C’è Natale e Natale. C’è il Natale che abbiamo la fortuna di festeggiare noi, la nascita di Cristo, figlio di Dio che scende in terra per portare la luce a noi peccatori: è il vero Natale, quello di un bambino che nasce in una mangiatoia predicando il bene per il mondo. C’è poi il Natale dei regali, non meno tradizionale, più vuoto di contenuti, dedito alle varie simbologie moderne, da Babbo Natale all’albero addobbato, che comunque unendosi al primo riesce a creare un’atmosfera di condivisione e di valori che è unica e irripetibile.

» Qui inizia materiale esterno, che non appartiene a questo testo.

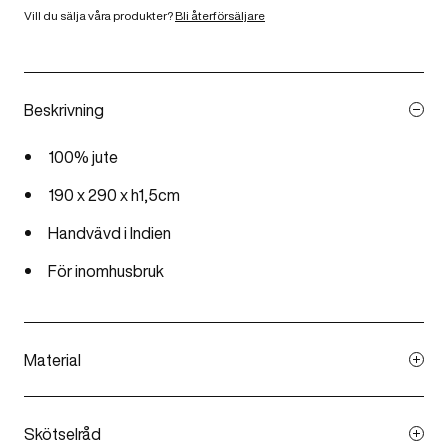
Vill du sälja våra produkter?
Bli återförsäljare
Beskrivning
100% jute
190 x 290 x h1,5cm
Handvävd i Indien
För inomhusbruk
Material
Handvävd jutematta av handspunnet jutegarn
Skötselråd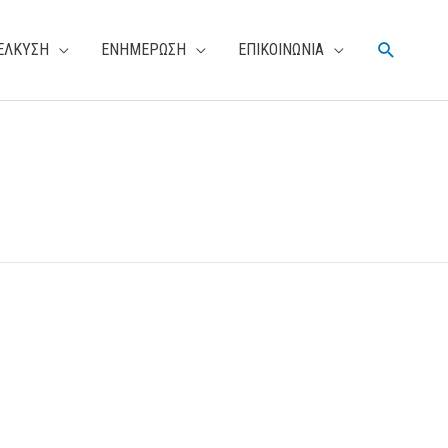
Αναζήτη
ΕΛΚΥΣΗ
ΕΝΗΜΕΡΩΣΗ
ΕΠΙΚΟΙΝΩΝΙΑ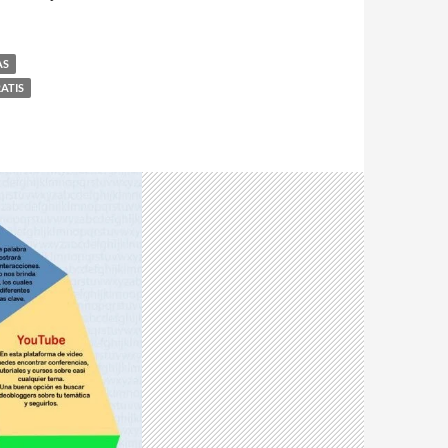
AS
ATIS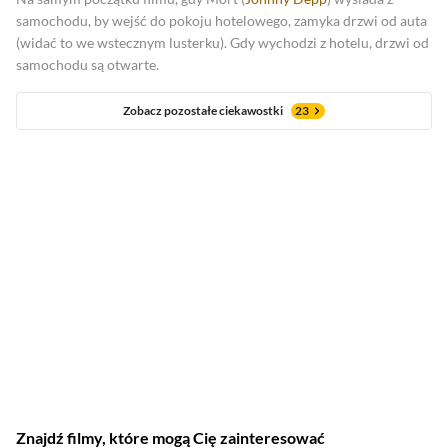
samochodu, by wejść do pokoju hotelowego, zamyka drzwi od auta
(widać to we wstecznym lusterku). Gdy wychodzi z hotelu, drzwi od
samochodu są otwarte.
Zobacz pozostałe ciekawostki
23
Znajdź filmy, które mogą Cię zainteresować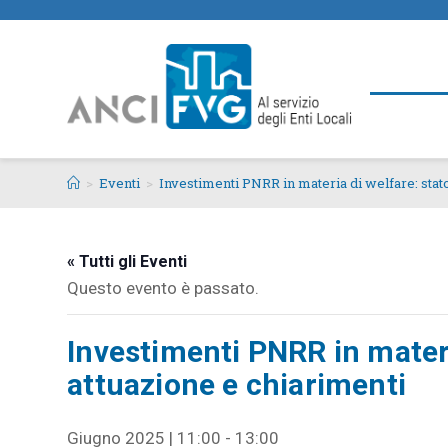
>
Eventi
>
Investimenti PNRR in materia di welfare: stato
« Tutti gli Eventi
Questo evento è passato.
Investimenti PNRR in materi
attuazione e chiarimenti
Giugno 2025 | 11:00
-
13:00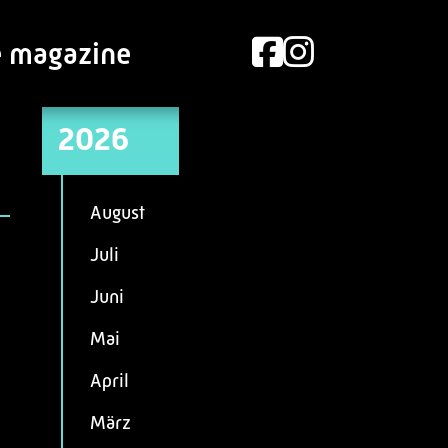
e magazine
2026
August
Juli
Juni
Mai
April
März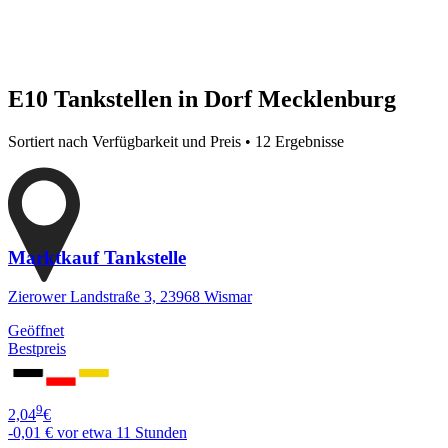
E10 Tankstellen in Dorf Mecklenburg
Sortiert nach Verfügbarkeit und Preis • 12 Ergebnisse
Marktkauf Tankstelle
Zierower Landstraße 3, 23968 Wismar
Geöffnet
Bestpreis
9
2,04
€
-0,01 €
vor etwa 11 Stunden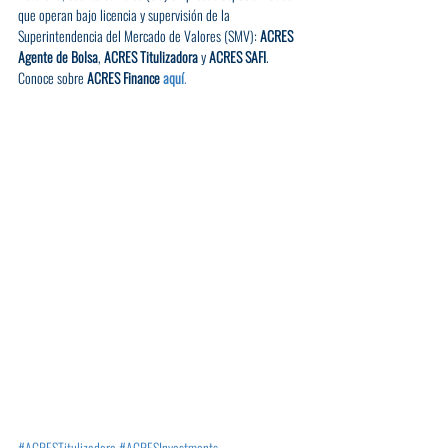
que operan bajo licencia y supervisión de la 
Superintendencia del Mercado de Valores (SMV): 
ACRES 
Agente de Bolsa
, 
ACRES Titulizadora
 y 
ACRES SAFI
. 
Conoce sobre 
ACRES Finance 
aquí
.
#ACRESTitulizadora
#ACRESInvestments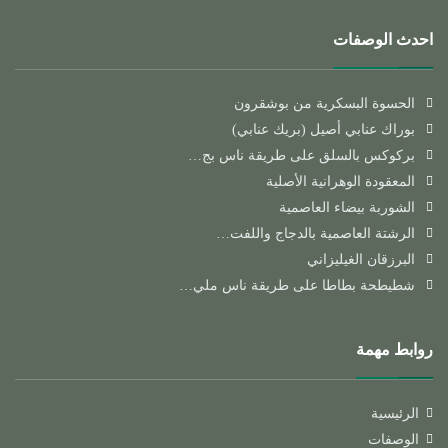
احدث الوصفات
الحسوة البسكرية من بوشقرون
بوراك عنابي أصيل (بريك عنابي)
بركوكس بالسلق على طريقة ناس بج…
المعقودة الوهرانية الأصلية
الشوربة بيضاء العاصمية
الرشتة العاصمية بالدجاج واللفت…
البرزقان الغيليزاني
شطيطحة بطاطا على طريقة ناس ملي…
روابط مهمة
الرئيسية
الوصفات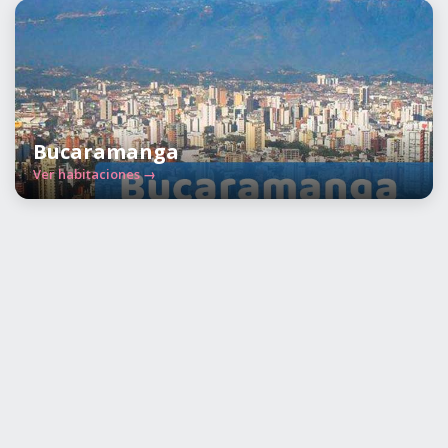
Bucaramanga
Ver habitaciones →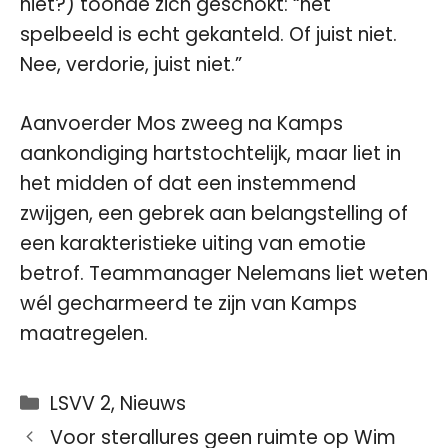
niet?) toonde zich geschokt: “het
spelbeeld is echt gekanteld. Of juist niet.
Nee, verdorie, juist niet.”
Aanvoerder Mos zweeg na Kamps
aankondiging hartstochtelijk, maar liet in
het midden of dat een instemmend
zwijgen, een gebrek aan belangstelling of
een karakteristieke uiting van emotie
betrof. Teammanager Nelemans liet weten
wél gecharmeerd te zijn van Kamps
maatregelen.
Categorieën
LSVV 2
,
Nieuws
Voor sterallures geen ruimte op Wim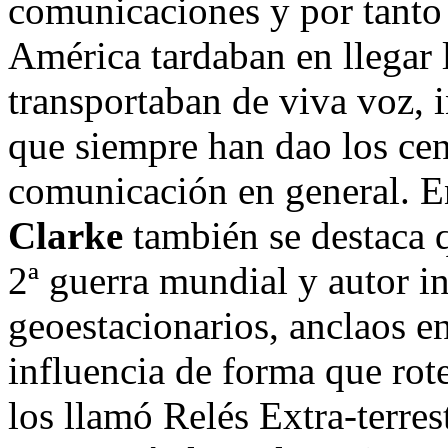
comunicaciones y por tanto 
América tardaban en llegar 
transportaban de viva voz, 
que siempre han dao los cen
comunicación en general. En
Clarke
también se destaca q
2ª guerra mundial y autor int
geoestacionarios, anclaos en
influencia de forma que ro
los llamó Relés Extra-terres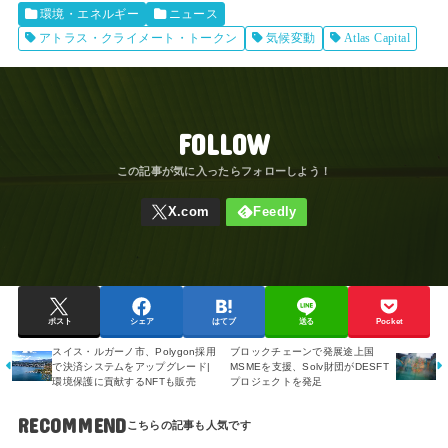
環境・エネルギー
ニュース
アトラス・クライメート・トークン
気候変動
Atlas Capital
FOLLOW
ポスト
シェア
はてブ
送る
Pocket
スイス・ルガーノ市、Polygon採用
ブロックチェーンで発展途上国
で決済システムをアップグレード|
MSMEを支援、Solv財団がDESFT
環境保護に貢献するNFTも販売
プロジェクトを発足
RECOMMEND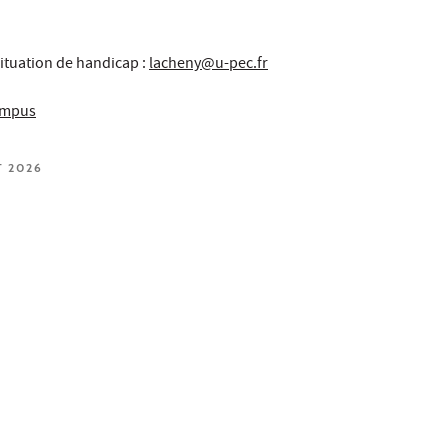
ituation de handicap :
lacheny@u-pec.fr
campus
T 2026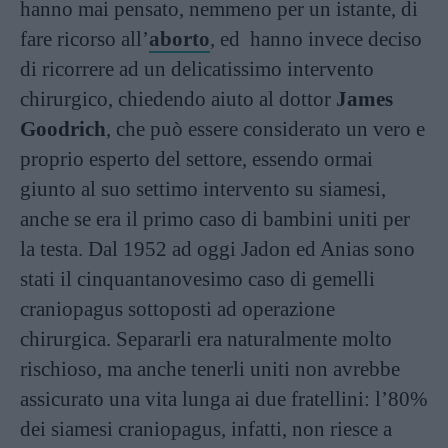
hanno mai pensato, nemmeno per un istante, di
fare ricorso all’
aborto
, ed hanno invece deciso
di ricorrere ad un delicatissimo intervento
chirurgico, chiedendo aiuto al dottor
James
Goodrich
, che può essere considerato un vero e
proprio esperto del settore, essendo ormai
giunto al suo settimo intervento su siamesi,
anche se era il primo caso di bambini uniti per
la testa. Dal 1952 ad oggi Jadon ed Anias sono
stati il cinquantanovesimo caso di gemelli
craniopagus sottoposti ad operazione
chirurgica. Separarli era naturalmente molto
rischioso, ma anche tenerli uniti non avrebbe
assicurato una vita lunga ai due fratellini: l’80%
dei siamesi craniopagus, infatti, non riesce a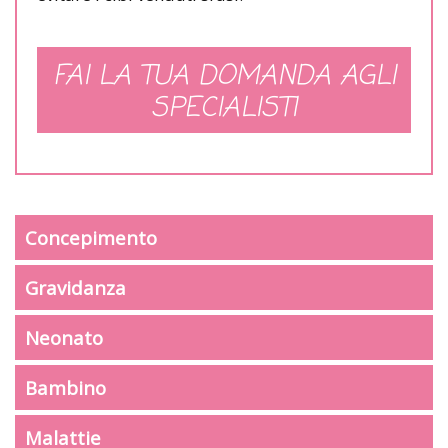
FAI LA TUA DOMANDA AGLI
SPECIALISTI
Concepimento
Gravidanza
Neonato
Bambino
Malattie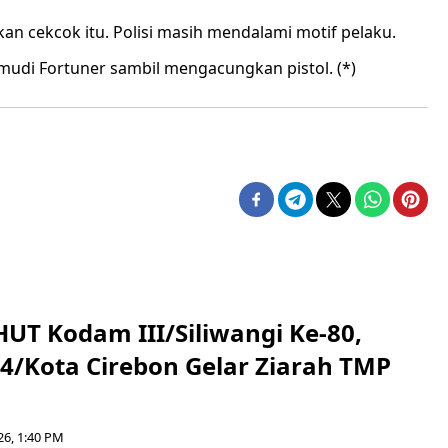
an cekcok itu. Polisi masih mendalami motif pelaku.
gemudi Fortuner sambil mengacungkan pistol. (*)
HUT Kodam III/Siliwangi Ke-80,
4/Kota Cirebon Gelar Ziarah TMP
26, 1:40 PM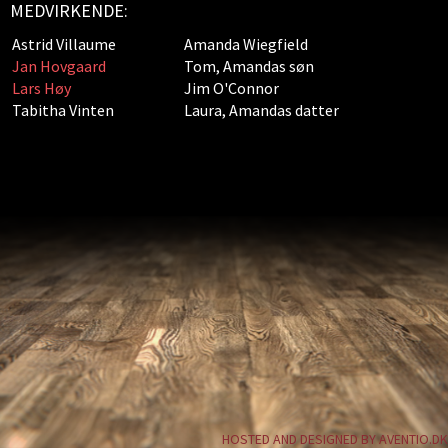
MEDVIRKENDE:
Astrid Villaume
Amanda Wiegfield
Jan Hovgaard
Tom, Amandas søn
Lars Høy
Jim O'Connor
Tabitha Vinten
Laura, Amandas datter
HOSTED AND DESIGNED BY AVENTIO.DK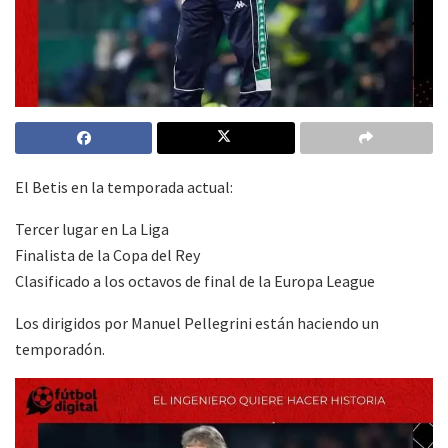
El Betis en la temporada actual:
Tercer lugar en La Liga
Finalista de la Copa del Rey
Clasificado a los octavos de final de la Europa League
Los dirigidos por Manuel Pellegrini están haciendo un
temporadón.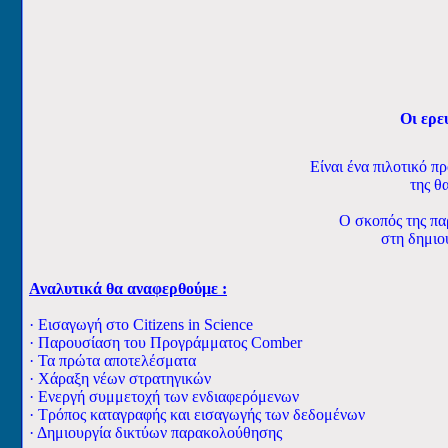
Οι ερε
Είναι ένα πιλοτικό π
της θ
Ο σκοπός της πα
στη δημιο
Αναλυτικά θα αναφερθούμε :
·
Εισαγωγή στο Citizens in Science
·
Παρουσίαση του Προγράμματος Comber
·
Τα πρώτα αποτελέσματα
·
Χάραξη νέων στρατηγικών
·
Ενεργή συμμετοχή των ενδιαφερόμενων
·
Τρόπος καταγραφής και εισαγωγής των δεδομένων
· Δημιουργία δικτύων παρακολούθησης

Credere e partecipare a quei valori è ciò che più ci lega e ci ispira al bene.
C’è però il Natale dimenticato, il Natale degli ultimi ai quali soprattutto Cristo si è rivolto nascendo nella semplicità di una stalla, su un letto di fieno. Il Natale di chi non può festeggiarlo, di chi è ancora vittima di persecuzione. I cristiani incolpati di non nascondere la propria fede sono ancora tantissimi, in tutto il mondo, e spesso è flebile la voce di chi vorrebbe e, anzi, dovrebbe difenderli. Ancora tanti i “fronti” (termine forte ma efficace) aperti in giro per il globo: in Siria, ad esempio, dove fin dai tempi dell’Isis i cristiani vengono messi alle strette da una stringente persecuzione che distrugge chiese e infligge loro torture di ogni genere. Succede questo anche in Ucraina, sotto i colpi dell’invasione russa, dove Putin mira a distruggere l’identità del Paese anche colpendo le sue tradizioni religiose, pur condividendo con Mosca gran parte della cultura e la stessa religione ortodossa. Cosa non si fa per le mire espansionistiche dello zar. E ancora l’ingerenza del Partito Comunista nella religione cristiana in Cina, dove la propaganda porta numerosi danni ai cristiani cinesi: dalla revisione dei testi sacri in ottica propagandistica alla nomina di vescovi fedeli al regime, fino all’abbattimento di chiese e crocifissi. L’allarme l’ha lanciato chiaramente dalla pagine del Giornale Mike Pompeo, ex segretario di Stato degli Stati Uniti, con due messaggi positivi. Il primo riguarda il governo italiano: “La premier italiana Meloni ha già svolto un grande lavoro a sostegno delle comunità cristiane in Siria, in particolare dopo che un terribile terremoto ha distrutto e destabilizzato molte di esse lo scorso anno. Spero che questo buon lavoro continui insieme agli Stati Uniti, indipendentemente dalla forma che assumerà il prossimo governo”. Il secondo è un messaggio di speranza per il futuro: “Il Natale ci insegna che c’è sempre speranza”.
Ecco, allora, che affermare con forza le radici cristiane delle festività natalizie è un dovere per i credenti ma anche per chi, pur definendosi ateo, appartiene a un mondo occidentale che dall’esterno e, troppo spesso, dall’interno viene indebolito. Dire “buon Natale”, al posto di “buone feste” o del “season greetings” che l’Unione europea, fino a qualche tempo fa, voleva imporre agli europarlamentari, non è soltanto una scelta semantica, ma un modo per dire che il Natale nasce e resta cristiano. E lo dobbiamo, per i valori che esso ci trasmette, a chi il Natale non può festeggiarlo. Qui da noi e in giro per il mondo.